**WHAT IS BEING ASKED**
If a line of the listing below contains the string "assign", count it, then give the total by itself.

**INPUT RECORDS**
------------------------------------------------------------
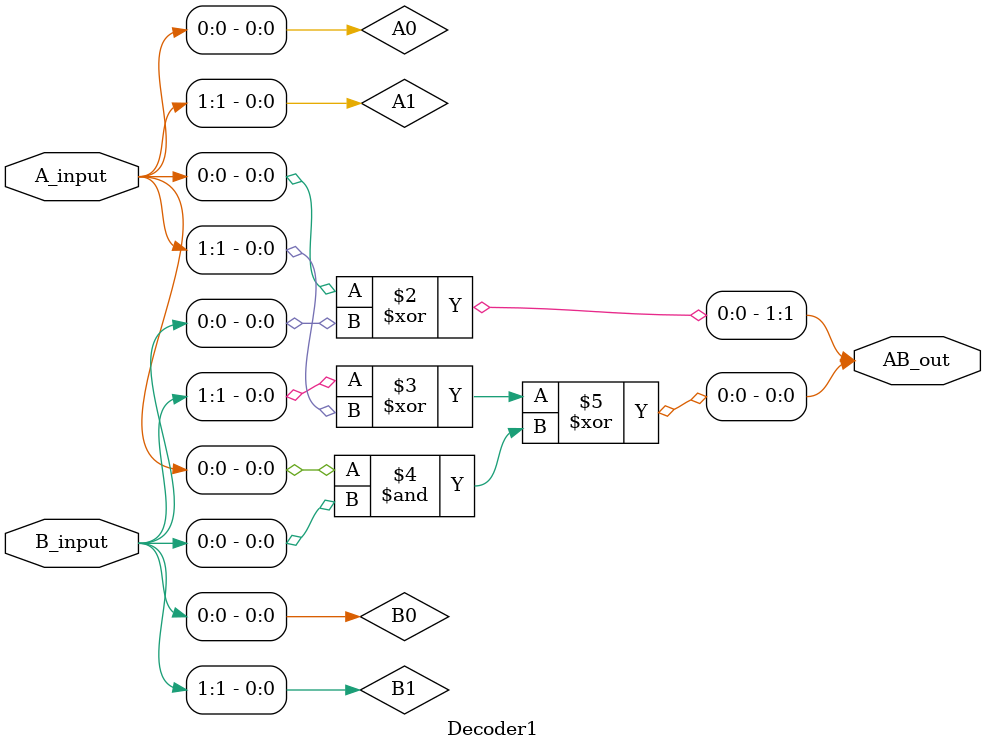
<source format=sv>
module Decoder1 (
    input logic [1:0] A_input,     // A0 y A1
    input logic [1:0] B_input,     // B0 y B1 desde registro
    output logic [1:0] AB_out      // AB_out[1] = A, AB_out[0] = B
);

    logic A0, A1, B0, B1;
    assign {A1, A0} = A_input;
    assign {B1, B0} = B_input;

    always_comb begin
        AB_out[1] = A0 ^ B0;                        
        AB_out[0] = (B1 ^ A1) ^ (A0 & B0);           
    end

endmodule

</source>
------------------------------------------------------------
**SOLUTION TO THIS TASK**
2